À Ouagadougou, ce samedi 6 juin 2026, l’Union des gérants et caissiers de dépôts pharmaceutiques publics du Burkina Faso a tenu sa sixième assemblée générale, réitérant son appel aux autorités pour une amélioration significative de leurs conditions de travail. Au cœur de leurs préoccupations se trouve la nécessité impérieuse d’obtenir un statut officiel pour une profession qu’ils considèrent comme vitale pour le bon fonctionnement du système de santé national.
Placée sous le thème éloquent de « La résilience des bénévoles au service du peuple », cette rencontre a été l’occasion pour les participants d’exprimer leur profonde inquiétude face à une situation qu’ils jugent de plus en plus précaire.

Ousmane Bolly, président de l’Union, a souligné que nombre de ces professionnels œuvrent depuis des décennies sans bénéficier d’un cadre professionnel clairement défini. « Ces individus travaillent depuis vingt ou trente ans, et pourtant, certains ne perçoivent même pas le SMIG », a-t-il affirmé avec regret.
L’organisation représente un effectif de plus de 3 000 gérants, essentiels au maillage sanitaire de tous les districts du pays.
L’absence de statut, source de vulnérabilité
Pour les dirigeants de l’Union, l’enjeu majeur réside dans l’absence d’un texte réglementaire qui encadrerait spécifiquement le métier de gérant ou de caissier de dépôt pharmaceutique public. Cette lacune expose ces travailleurs à une grande vulnérabilité, notamment face à des licenciements qu’ils qualifient d’abusifs lorsqu’ils osent revendiquer de meilleures conditions d’exercice.
Ousmane Bolly a même révélé que certains agents craignent de manifester publiquement leur appartenance à l’Union, par peur de subir des représailles professionnelles.
Rémunérations jugées indignes
Les participants ont également dénoncé avec force le niveau de rémunération dérisoire alloué à ces agents. Avec des salaires oscillant fréquemment entre 20 000 et 25 000 FCFA par mois, ils estiment qu’il leur est devenu impossible de faire face à l’augmentation constante du coût de la vie.

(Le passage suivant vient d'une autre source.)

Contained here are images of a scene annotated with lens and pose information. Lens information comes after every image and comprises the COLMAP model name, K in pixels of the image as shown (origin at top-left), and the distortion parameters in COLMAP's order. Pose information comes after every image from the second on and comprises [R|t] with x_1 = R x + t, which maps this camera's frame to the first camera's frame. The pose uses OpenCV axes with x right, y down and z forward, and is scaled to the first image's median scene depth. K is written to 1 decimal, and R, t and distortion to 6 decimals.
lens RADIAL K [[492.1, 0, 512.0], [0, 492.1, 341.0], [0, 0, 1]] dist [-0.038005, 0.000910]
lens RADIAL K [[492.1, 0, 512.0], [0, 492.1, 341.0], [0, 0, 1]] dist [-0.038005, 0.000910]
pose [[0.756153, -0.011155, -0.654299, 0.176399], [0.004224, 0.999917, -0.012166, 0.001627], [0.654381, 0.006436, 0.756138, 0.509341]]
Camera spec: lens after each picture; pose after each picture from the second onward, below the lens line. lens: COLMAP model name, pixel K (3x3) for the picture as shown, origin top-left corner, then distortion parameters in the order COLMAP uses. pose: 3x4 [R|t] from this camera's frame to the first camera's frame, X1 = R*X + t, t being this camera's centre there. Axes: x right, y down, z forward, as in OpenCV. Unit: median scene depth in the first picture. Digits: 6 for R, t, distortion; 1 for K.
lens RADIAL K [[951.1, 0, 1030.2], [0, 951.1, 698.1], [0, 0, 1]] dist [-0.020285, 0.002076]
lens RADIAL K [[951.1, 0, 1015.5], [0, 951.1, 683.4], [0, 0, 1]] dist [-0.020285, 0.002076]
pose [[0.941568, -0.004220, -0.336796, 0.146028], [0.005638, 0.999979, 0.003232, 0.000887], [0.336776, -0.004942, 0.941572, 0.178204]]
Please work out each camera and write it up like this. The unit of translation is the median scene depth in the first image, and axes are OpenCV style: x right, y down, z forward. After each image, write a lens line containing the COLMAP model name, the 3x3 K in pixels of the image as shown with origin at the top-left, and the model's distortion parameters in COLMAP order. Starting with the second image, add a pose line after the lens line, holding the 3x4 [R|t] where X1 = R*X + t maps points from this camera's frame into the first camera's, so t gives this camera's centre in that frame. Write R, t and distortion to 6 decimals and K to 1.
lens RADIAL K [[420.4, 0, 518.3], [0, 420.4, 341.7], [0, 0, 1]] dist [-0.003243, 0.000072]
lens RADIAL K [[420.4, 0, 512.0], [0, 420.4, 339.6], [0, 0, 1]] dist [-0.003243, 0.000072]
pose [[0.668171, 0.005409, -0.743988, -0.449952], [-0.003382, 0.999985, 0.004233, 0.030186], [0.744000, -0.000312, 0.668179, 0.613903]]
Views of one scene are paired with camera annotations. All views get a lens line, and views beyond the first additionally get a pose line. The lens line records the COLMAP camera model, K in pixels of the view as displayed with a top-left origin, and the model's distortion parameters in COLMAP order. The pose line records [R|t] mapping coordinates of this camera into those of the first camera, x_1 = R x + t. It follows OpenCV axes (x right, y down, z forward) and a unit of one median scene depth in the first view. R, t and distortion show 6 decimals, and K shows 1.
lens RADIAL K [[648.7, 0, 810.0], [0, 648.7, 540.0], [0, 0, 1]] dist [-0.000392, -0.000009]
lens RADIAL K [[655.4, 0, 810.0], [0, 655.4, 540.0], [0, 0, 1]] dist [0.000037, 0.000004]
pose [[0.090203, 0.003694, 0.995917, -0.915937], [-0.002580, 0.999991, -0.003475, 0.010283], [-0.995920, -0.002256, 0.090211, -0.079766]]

Pourtant, ils rappellent que les gérants de dépôts pharmaceutiques assurent quotidiennement une mission cruciale : la distribution des médicaments et l’accueil des patients au sein de structures sanitaires souvent soumises à une forte affluence.
Des efforts constants depuis 2020
L’Union a confirmé avoir entrepris de multiples initiatives depuis l’année 2020 afin d’améliorer leur situation. Ces démarches incluent :
- des entretiens avec les ministères de la Santé et de la Fonction publique ;
- des audiences auprès de la Présidence du Faso ;
- une participation active à divers ateliers de réflexion sur la gestion des structures pharmaceutiques.
Malgré ces efforts soutenus, les responsables de l’organisation déplorent l’absence de progrès concrets. L’Union a précisé avoir mené un recensement exhaustif de ses membres et transmis ces données aux autorités compétentes, espérant ainsi faciliter la mise en place d’un cadre de régularisation.

Elle plaide désormais pour un engagement plus résolu de l’État dans la revalorisation de cette profession. L’Union estime que les revenus générés par les dépôts pharmaceutiques ne sont pas suffisants, à eux seuls, pour garantir une amélioration durable des conditions de travail.
En clôture de l’assemblée générale, Ousmane Bolly a salué la forte mobilisation des participants, tout en exhortant les autorités à apporter une réponse rapide et concrète à leurs légitimes préoccupations.